▶ Set exercise A:
In the theorem, what must be true of $\delta$?

▶ Article:
((
Let $\xi, \delta \in \R$ be real numbers.

Let $\delta > 0$.


Then:

$\set {x \in \R: \size {\xi - x} \le \delta} = \closedint {\xi - \delta} {\xi + \delta}$

where $\closedint {\xi - \delta} {\xi + \delta}$ is the closed real interval between $\xi - \delta$ and $\xi + \delta$.


Proof

\(\displaystyle \size {\xi - x}\) \(\le\) \(\displaystyle \delta\)
\(\displaystyle \leadstoandfrom \ \ \) \(\displaystyle -\delta\) \(\le\) \(\displaystyle \xi - x \le \delta\) Negative of Absolute Value: Corollary 2
\(\displaystyle \leadstoandfrom \ \ \) \(\displaystyle \delta\) \(\le\) \(\displaystyle x - \xi \le -\delta\)
\(\displaystyle \leadstoandfrom \ \ \) \(\displaystyle \xi + \delta\) \(\le\) \(\displaystyle x \le \xi - \delta\)


But:

$\closedint {\xi - \delta} {\xi + \delta} = \set {x \in \R: \xi - \delta \le x \le \xi + \delta}$

$\blacksquare$
))
▶ Set exercise B:
Rewrite the listing below, replacing "family" with "taxonomic family" and leaving everything else unchanged. Leave the pictures out.

▶ The input:
((
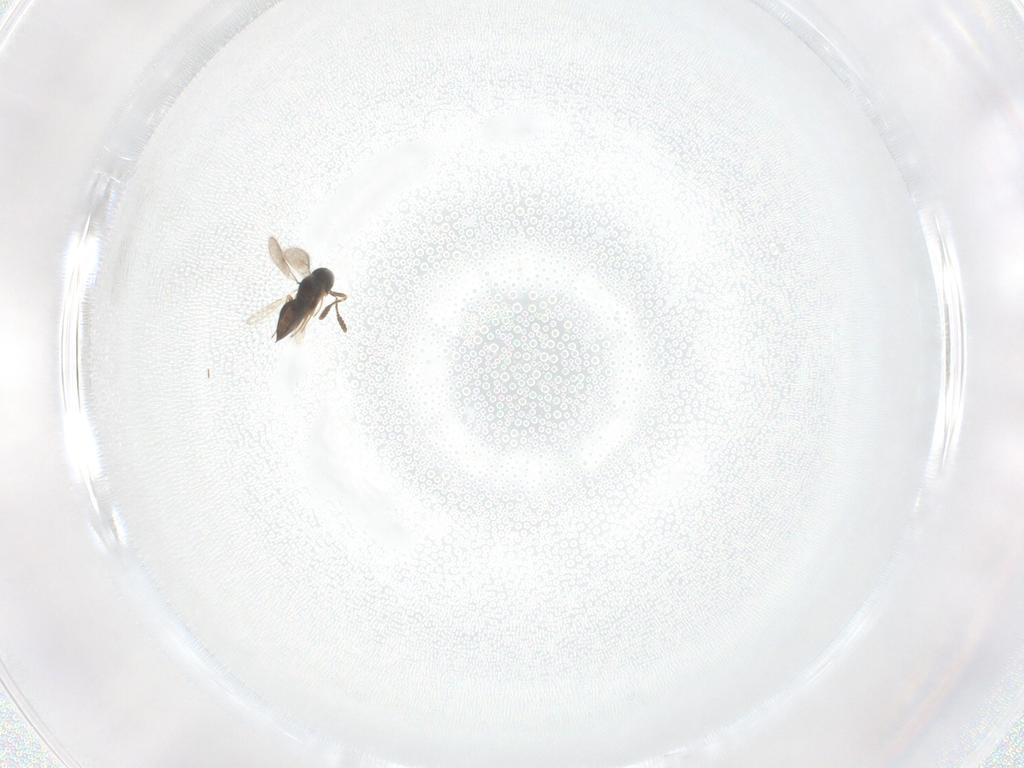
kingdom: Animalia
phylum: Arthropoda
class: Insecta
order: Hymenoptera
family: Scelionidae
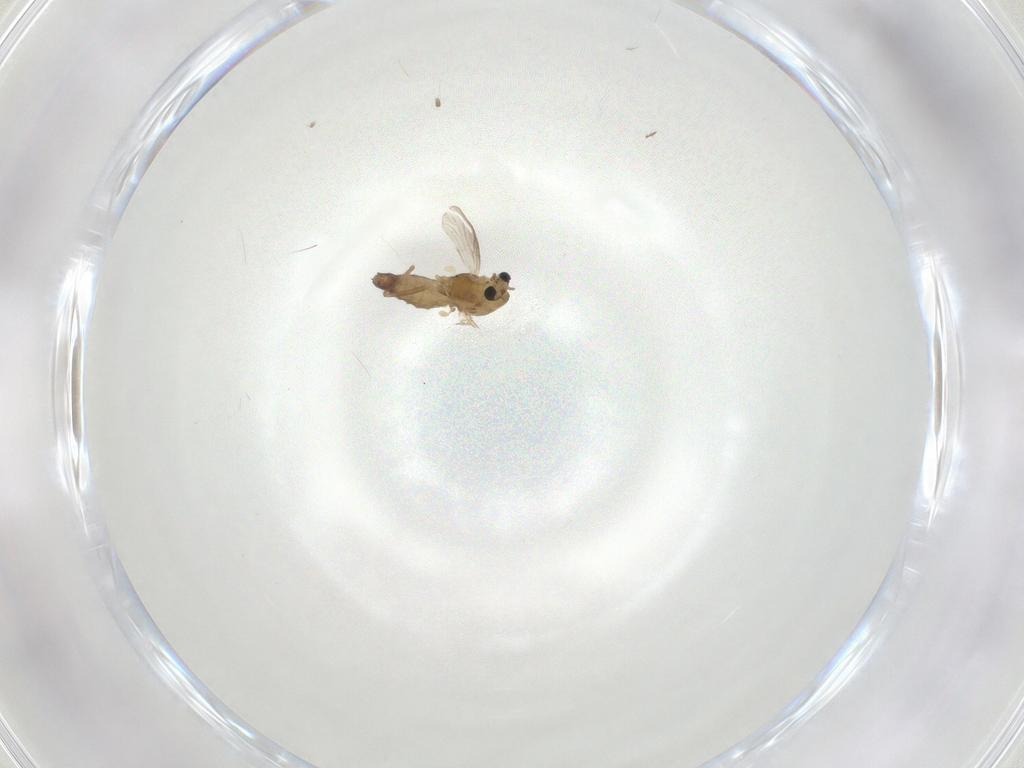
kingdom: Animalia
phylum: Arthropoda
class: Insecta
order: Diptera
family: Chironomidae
))
▶ Written reply A:
$\delta > 0$

▶ Written reply B:
kingdom: Animalia
phylum: Arthropoda
class: Insecta
order: Hymenoptera
taxonomic family: Scelionidae
kingdom: Animalia
phylum: Arthropoda
class: Insecta
order: Diptera
taxonomic family: Chironomidae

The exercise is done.